Un sonido detrás de ella le advirtió que Frederik estaba de pie otra vez. Adivinó lo que vendría, ella se hizo a un lado, antes de que sus manos pudieran sujetarla. No la salvaría por mucho tiempo. Cara de Culo esquivó su cabeza y saltó hacia ella.

Elena se lanzó a la basura y escapó de su alcance saltando hacia el otro lado.

— Rodéala, ve por el otro lado — ordenó Cara de Culo a su compañero.

Ahora se acercaban a ella, uno por la derecha y el otro por la izquierda. Ella recordó su entrenamiento como porrista del instituto, hizo una voltereta y se acercó a los contenedores por segunda vez. Su zapato se atascó en el basurero y se resbaló, aterrizando fuertemente en su costado.

Un punzante dolor la desgarró. Sintió sus costillas mal heridas. Tendría suerte si no se habían roto. Pero no tenía tiempo para comprobarlo. Sus atacantes ya estaban sobre ella. Una garra se incrustó en su hombro y la tiró hacia arriba, levantándola del suelo.

— Ahora te tenemos — dijo Frederik con tono de triunfo en la voz.

— ¡Bastardos! — gritó ella a todo pulmón y dio patadas hacia él, aún suspendida en el aire. Con el brazo trató de alcanzar cualquier parte de su cuerpo para hacerle daño, pero sólo entonces se dio cuenta, que había perdido una de sus estacas con sus maniobras evasivas. Su mano izquierda aún tenía la segunda estaca, pero Frederik la había inmovilizado sujetándole el hombro dolorosamente.

Pateó una vez más, ganándose un golpe de sus manos con uñas afiladas como garras sobre su pecho. Una sensación de ardor le atravesó. El muy cabrón había cortado a través de la blusa y la piel. Ella podía sentir la sangre saliendo de lo profundo de su pecho. Dolía como los demonios.

Por un instante, temió que las náuseas la abrumaran y la dejaran inconsciente.
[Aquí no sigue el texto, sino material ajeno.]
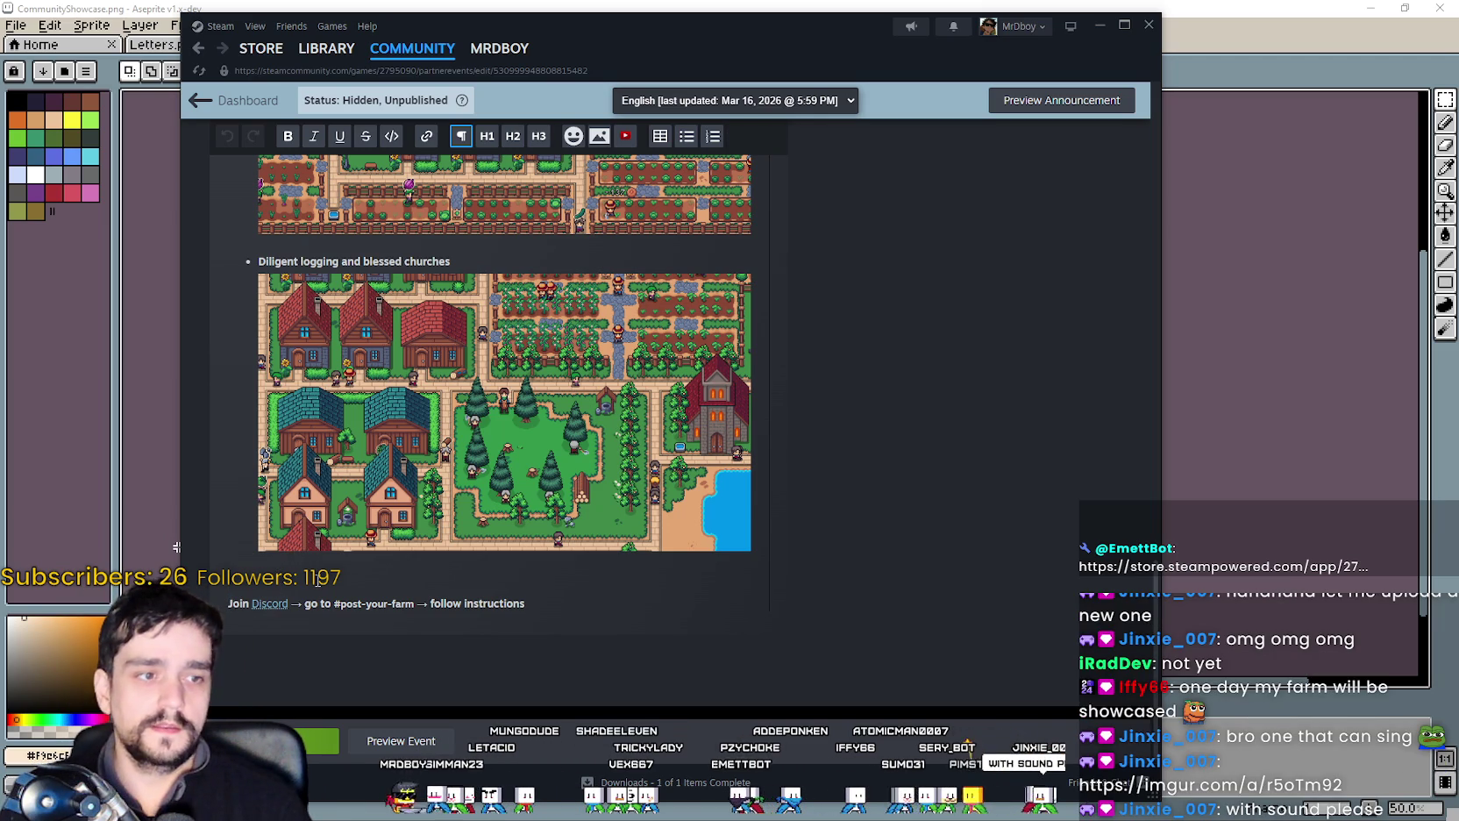
{"action": "type", "text": "If you wish to submit for next month"}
Pero logró detener esa sensación.

— Esto huele bien — dijo Frederik y movió la cabeza hacia su herida abierta.

Elena lo golpeó más fuerte, pero él la apretó aún más fuerte. Él la dejaría seca, y no había nada que ella pudiera hacer. No tenía ninguna posibilidad de zafarse de su control. El pánico invadió su cuerpo, su corazón latía tan rápido como un tren de alta velocidad.
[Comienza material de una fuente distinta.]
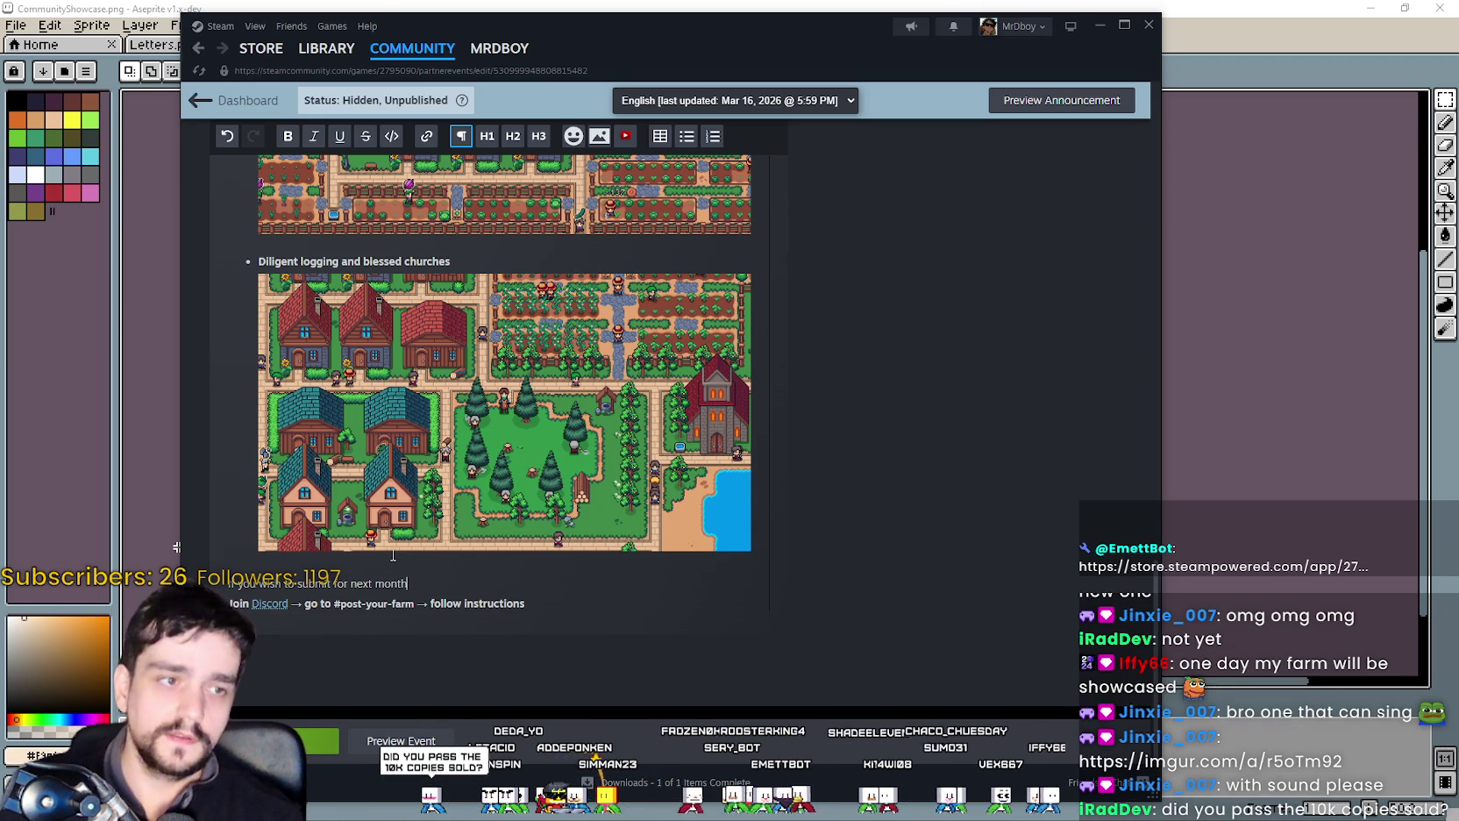
{"action": "left_click_drag", "start_coordinate": [408, 584], "coordinate": [200, 584]}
Una fracción de segundo antes de que sus colmillos se clavaran en su pecho, él fue apartado de ella. Un momento después, ella aterrizó de bruces. Se quedó mirando la lucha, esperando ver a Cara de Culo luchar con su amigo vampiro. En lugar de ello, vio la espalda ancha de un hombre que llevaba una cazadora de cuero negro. Incluso sin ver su cara, ella reconoció quién estaba luchando contra sus dos asaltantes.

Elena se puso de pie rápidamente. Incrédula, vio cómo Damon tiraba patadas y puñetazos contra los dos vampiros, manteniéndolos a raya. ¿Por qué estaba peleando con los dos vampiros que él mismo había enviado a matarla? Esto no tenía ningún sentido.

— ¿Me vas a ayudar o qué? — dijo Damon. ¿Estaba hablando con ella? — Elena — la insto.

Así que él le estaba hablando a ella. Después de todo, ella era la única persona que respondía al nombre de Elena en el callejón, y dudaba que Cara de Culo se llamara de ese modo.

Ella corrió a su lado.

—Ya era hora —le reconoció con una mirada de reojo.

Con una rápida patada alta, luchó contra Frederik para darle a Damon y la oportunidad de reventar a Cara de Culo. Sin embargo, Frederik volvió al instante, aún más feroz que antes. Cuando ella trató de darle otra patada, él fue más rápido y la agarró por el pie. Ella giró, pero perdió el equilibrio, cayendo de espaldas contra Damon.

—Agáchate —gritó. En el mismo instante, él giró detrás de ella. Instintivamente se agachó, y alzando la mirada, vio a Damon darle un fuerte gancho derecho a su atacante, arrojándolo hacia la pared a un metro de distancia.

—Gracias —dijo jadeando.

—No hay de qué. —Se volvió hacia su propio atacante. Elena capturó el momento en que las garras de Cara de Culo golpeaban a Damon, empujándolo al suelo. Haberla ayudado lo distrajo y eso le costó la ventaja. El atacante lo inmovilizó y levantó su brazo.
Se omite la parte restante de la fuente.